### CONSIGNE DONNÉE
Poursuivez la critique du spectacle Verte, reproduite ci-dessous, à partir de sa dernière phrase.

Verte d’après le roman de Marie Desplechin

Etre ou ne pas être sorcière.....

Verte d'après le roman de Marie Desplechin

Rien n’est plus fatigant qu’une mère ! Surtout si comme Verte (Rachel Arditi), gamine de 11 ans élevée sans père, on ne veut absolument pas suivre le chemin que lui trace Ursule (Céline Carrère), sa maman, sorcière de son état. On peut être moderne, préférer, pour voyager, prendre un avion comme tout le monde plutôt que de chevaucher un manche à balai, la tradition est la tradition et dans la famille on est sorcières de mère en fille. Une filiation qui n’est pas du tout, mais pas du tout dans les objectifs de Verte, même si elle se souvient aussi émue que fascinée, comment, quand elle était toute petite au square, sa mère « mettait le monde à ses pieds et faisait venir les oiseaux pour qu’ils mangent dans sa main ». Non elle ne veut pas être une jeteuse de sorts comme maman, ni touiller, comme elle, d’infâmes brouets magiques pour trucider les chiens des voisins. Non elle ne veut pas s’encombrer de ces pouvoirs-là. Elle veut juste être une petite fille comme les autres, savoir qui est son père et, peut aussi, ne pas être indifférente à Soufi (Pierre Lefebvre) son copain de classe.
Les nerfs en pelote, exaspérée par le refus de sa fille qu’elle trouve décidément « cul-cul », Ursule appellera sa mère Anastabotte (Julie Pilod) à la rescousse. Passant, chaque mercredi, de son banal HLM de banlieue à un univers fantastique autant qu’effrayant peuplé de chauves-souris séchées, de mandragores, de fioles et bocaux insolites et répugnants, Verte apprendra de son extravagante et déjantée grand-mère qu’il y a diverses façons d’être sorcière, qu’on n’est pas obligé de se servir de ses pouvoirs et même s’exercera à quelques tours. Que ne ferait-on pas pour savoir qui est son père et rendre Soufi amoureux !

Dans ce roman à quatre voix, Marie Desplechin auteure à l’écriture simple et allègre, aborde par la bande les rapports souvent conflictuels entre mère et fille, suggère que c’est en s’opposant qu’on se forge son identité mais que ce n’est pas si facile, ouvre quelques pistes sur la filiation et la transmission. Publié en 2009 par L’Ecole des Loisirs, le roman, sous le crayon de Magali Le Huche, est devenu une savoureuse et truculente bande dessinée dont semble s’être inspirée, pour la vivacité du trait des personnages, Léna Bréban qui aujourd’hui le met en 3D avec la complicité d’Alexandre Zambeaux pour l’adaptation scénique.

Sans doute Ursule sorcière à talons et verbe haut et Anabotte grand-mère excentrique et farfelue sont-elles un peu caricaturales, qu’importe puisque c’est par elles que se hausse au ton de la comédie un spectacle haut en couleur et ludique, chemin par lequel passent le mieux les messages.

### MATÉRIEL FOURNI

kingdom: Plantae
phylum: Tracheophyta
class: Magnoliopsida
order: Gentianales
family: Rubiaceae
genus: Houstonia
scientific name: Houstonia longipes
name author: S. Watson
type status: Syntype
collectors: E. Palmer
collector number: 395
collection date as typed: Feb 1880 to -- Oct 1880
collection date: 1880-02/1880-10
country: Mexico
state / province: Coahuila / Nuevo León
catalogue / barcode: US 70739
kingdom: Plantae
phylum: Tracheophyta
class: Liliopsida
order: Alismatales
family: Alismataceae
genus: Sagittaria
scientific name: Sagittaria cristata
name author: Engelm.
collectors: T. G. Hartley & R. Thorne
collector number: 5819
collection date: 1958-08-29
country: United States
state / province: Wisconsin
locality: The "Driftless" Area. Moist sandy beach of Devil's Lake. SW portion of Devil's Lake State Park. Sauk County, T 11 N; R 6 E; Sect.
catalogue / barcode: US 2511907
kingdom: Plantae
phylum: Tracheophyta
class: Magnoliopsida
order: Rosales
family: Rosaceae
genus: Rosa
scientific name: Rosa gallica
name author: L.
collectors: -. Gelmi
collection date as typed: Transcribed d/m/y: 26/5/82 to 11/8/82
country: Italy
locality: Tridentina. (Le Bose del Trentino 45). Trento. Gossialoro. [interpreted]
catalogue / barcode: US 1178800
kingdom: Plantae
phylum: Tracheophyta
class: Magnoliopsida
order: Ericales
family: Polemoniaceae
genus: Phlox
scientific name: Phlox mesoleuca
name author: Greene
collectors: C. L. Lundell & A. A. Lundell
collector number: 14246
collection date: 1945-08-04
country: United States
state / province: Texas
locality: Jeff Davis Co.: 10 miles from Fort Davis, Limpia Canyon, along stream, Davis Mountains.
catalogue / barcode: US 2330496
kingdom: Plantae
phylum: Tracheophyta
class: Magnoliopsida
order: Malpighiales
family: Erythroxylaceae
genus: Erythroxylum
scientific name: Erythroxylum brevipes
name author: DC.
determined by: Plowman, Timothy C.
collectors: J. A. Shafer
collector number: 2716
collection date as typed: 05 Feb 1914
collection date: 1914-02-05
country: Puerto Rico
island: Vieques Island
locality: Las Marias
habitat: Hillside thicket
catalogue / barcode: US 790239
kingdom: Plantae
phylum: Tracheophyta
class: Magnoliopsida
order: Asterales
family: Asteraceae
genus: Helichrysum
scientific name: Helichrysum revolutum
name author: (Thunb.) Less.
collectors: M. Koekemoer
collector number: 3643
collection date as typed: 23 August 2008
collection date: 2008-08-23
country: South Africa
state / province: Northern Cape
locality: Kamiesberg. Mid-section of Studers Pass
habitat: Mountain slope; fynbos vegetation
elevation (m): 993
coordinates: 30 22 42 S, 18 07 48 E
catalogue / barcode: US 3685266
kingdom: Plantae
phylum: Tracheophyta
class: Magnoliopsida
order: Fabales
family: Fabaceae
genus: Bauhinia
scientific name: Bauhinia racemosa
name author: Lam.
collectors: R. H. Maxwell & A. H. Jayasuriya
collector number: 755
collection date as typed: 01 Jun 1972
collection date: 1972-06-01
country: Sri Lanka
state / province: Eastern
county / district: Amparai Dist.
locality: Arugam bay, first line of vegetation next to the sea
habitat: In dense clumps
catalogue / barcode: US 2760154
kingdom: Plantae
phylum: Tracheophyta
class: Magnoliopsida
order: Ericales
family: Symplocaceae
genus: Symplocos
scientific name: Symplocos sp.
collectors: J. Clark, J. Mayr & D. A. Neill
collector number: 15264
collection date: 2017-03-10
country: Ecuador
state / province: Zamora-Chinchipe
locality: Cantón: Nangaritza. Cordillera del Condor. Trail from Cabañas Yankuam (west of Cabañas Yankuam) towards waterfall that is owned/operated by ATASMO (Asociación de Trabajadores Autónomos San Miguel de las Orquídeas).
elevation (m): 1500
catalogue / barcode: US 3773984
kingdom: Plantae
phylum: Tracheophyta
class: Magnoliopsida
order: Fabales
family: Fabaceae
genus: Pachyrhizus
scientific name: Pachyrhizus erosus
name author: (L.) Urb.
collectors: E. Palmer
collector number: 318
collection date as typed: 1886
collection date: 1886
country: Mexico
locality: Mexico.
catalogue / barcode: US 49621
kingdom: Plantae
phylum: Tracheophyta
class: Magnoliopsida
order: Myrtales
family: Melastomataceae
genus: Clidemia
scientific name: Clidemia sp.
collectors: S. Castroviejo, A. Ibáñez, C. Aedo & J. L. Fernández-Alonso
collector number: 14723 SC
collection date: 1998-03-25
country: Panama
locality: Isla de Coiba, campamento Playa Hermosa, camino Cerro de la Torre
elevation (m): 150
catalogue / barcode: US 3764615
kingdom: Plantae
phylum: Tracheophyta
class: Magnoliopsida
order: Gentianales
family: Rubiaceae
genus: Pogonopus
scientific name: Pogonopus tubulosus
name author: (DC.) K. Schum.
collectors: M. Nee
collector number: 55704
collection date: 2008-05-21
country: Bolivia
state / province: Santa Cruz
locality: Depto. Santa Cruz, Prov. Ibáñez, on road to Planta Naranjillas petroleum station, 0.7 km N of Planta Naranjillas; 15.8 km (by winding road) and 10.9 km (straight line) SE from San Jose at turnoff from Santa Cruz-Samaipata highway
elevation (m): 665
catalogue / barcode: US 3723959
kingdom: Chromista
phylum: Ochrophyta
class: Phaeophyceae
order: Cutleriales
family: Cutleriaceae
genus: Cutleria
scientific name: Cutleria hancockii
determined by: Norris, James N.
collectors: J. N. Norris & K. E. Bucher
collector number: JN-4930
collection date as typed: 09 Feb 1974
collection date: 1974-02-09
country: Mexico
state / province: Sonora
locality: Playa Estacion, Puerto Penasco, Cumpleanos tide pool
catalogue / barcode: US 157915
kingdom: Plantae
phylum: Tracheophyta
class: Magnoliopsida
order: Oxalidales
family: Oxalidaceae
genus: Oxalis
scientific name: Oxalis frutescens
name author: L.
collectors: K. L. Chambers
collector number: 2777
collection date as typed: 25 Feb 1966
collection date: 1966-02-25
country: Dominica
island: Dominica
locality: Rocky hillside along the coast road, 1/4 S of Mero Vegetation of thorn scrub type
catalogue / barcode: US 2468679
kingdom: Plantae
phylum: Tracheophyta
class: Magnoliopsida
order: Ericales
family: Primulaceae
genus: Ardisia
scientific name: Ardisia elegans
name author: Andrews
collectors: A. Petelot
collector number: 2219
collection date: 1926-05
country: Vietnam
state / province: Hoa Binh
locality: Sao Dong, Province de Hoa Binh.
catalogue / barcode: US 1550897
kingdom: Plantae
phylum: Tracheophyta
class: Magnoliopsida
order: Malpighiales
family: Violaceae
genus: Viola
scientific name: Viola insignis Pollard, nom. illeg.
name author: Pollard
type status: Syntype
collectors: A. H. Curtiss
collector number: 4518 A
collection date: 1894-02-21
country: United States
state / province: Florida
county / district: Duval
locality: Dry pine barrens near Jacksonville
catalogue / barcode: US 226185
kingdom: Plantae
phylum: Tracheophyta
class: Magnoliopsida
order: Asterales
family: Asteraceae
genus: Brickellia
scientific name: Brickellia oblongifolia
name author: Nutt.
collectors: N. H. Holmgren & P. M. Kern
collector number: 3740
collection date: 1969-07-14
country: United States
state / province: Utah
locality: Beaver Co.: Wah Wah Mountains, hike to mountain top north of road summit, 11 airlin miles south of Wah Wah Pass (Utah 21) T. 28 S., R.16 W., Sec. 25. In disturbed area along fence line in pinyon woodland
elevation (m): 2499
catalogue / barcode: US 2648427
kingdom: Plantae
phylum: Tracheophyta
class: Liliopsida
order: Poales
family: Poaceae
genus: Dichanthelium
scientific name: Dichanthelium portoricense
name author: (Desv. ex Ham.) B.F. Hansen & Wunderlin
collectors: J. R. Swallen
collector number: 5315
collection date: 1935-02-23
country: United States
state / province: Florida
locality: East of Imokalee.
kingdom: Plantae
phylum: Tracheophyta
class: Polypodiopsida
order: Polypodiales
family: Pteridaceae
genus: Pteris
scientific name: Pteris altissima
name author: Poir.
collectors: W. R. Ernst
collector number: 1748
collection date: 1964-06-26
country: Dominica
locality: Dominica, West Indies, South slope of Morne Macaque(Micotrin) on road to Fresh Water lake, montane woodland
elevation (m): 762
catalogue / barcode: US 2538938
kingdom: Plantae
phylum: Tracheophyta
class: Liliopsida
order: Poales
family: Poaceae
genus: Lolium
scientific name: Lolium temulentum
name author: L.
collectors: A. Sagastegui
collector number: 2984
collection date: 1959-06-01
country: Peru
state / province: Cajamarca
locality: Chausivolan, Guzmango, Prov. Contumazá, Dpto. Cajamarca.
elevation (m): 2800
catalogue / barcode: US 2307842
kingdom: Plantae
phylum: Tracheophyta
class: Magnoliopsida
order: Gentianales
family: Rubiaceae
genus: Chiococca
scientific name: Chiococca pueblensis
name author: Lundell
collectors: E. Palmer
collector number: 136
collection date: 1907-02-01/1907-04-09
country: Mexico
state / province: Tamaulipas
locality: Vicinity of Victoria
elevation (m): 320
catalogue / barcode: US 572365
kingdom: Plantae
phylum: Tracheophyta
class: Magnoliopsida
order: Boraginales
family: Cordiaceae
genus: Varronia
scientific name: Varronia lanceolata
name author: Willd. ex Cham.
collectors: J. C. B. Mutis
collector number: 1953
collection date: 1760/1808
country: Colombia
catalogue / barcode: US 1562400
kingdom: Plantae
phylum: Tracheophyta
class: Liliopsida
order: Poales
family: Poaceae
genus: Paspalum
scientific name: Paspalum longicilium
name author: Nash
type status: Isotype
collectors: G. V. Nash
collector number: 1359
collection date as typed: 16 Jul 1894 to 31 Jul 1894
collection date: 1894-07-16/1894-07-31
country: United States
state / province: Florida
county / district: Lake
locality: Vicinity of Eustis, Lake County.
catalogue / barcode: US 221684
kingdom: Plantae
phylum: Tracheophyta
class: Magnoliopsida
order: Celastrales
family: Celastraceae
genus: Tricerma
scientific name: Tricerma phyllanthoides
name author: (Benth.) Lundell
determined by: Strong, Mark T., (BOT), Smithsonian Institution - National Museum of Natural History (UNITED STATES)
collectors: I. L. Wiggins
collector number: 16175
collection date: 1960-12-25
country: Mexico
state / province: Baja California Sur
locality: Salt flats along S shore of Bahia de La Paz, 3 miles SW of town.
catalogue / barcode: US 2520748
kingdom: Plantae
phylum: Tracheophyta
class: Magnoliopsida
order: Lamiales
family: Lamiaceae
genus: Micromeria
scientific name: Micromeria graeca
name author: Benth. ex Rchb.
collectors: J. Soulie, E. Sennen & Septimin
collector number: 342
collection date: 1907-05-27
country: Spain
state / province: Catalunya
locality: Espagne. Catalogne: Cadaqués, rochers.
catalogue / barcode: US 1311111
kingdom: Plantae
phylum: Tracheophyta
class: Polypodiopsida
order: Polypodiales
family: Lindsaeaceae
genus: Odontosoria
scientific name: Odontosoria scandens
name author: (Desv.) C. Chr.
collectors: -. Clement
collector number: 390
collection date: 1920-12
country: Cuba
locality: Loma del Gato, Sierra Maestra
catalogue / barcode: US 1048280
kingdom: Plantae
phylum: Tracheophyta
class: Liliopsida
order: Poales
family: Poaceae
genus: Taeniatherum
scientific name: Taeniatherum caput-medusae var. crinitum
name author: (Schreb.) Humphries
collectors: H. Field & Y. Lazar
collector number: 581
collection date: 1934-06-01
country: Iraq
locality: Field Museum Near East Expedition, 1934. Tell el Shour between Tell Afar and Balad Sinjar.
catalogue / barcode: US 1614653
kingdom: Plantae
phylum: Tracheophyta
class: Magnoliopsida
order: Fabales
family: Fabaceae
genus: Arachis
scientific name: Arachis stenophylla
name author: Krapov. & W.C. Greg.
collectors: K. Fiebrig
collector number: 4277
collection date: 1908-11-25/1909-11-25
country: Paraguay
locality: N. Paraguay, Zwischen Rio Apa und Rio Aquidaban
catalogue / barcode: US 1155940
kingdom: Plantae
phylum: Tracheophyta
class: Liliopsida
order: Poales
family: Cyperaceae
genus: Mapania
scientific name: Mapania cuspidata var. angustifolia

### RÉPONSE ATTENDUE
Sous la houlette de Léna Bréban pour la mise en scène, la sorcellerie se concocte dans une astucieuse scénographie qui oppose le réel et l’imaginaire (Emmanuelle Roy), où l’on passe du concret d’une cuisine standard de HLM que jouxte une petite chambre vintage, celle de Verte, aux profusions végétales d’un monde magique et poétique ouvert à toutes les fantasmagories. Et puisqu’il s’agit d’une famille de sorcières, avec la complicité active de ces deux illusionnistes que sont Abdul Alafrez et Thierry Collet, des fleurs s’échappent de cornets de papiers, les cuillères de bois s’activent seules dans les marmites où infusent les potions magiques et il suffit que Verte, qui n’est pas née d’une sorcière pour rien, pique une colère contre sa mère, pour que se brise la vaisselle et que s’effondre la batterie de cuisine. Cocasses ou poétiques, ces effets spéciaux ajoutent à la saveur d’un spectacle tiré à quatre épingles et servi par un épatant quatuor de comédien (ne)s ajusté(e)s on ne peut mieux à leur personnage.
Dans la salle les bambins n’en perdent pas une miette, nous non plus.

Verte, d’après Marie Desplechin. Adaptation Léna Bréban et Alexandre Zambeaux, mise en scène Léna Bréban, avec Rachel Arditi, Céline Carrère, Pierre Lefebvre, Julie Pilod. (Durée 1h)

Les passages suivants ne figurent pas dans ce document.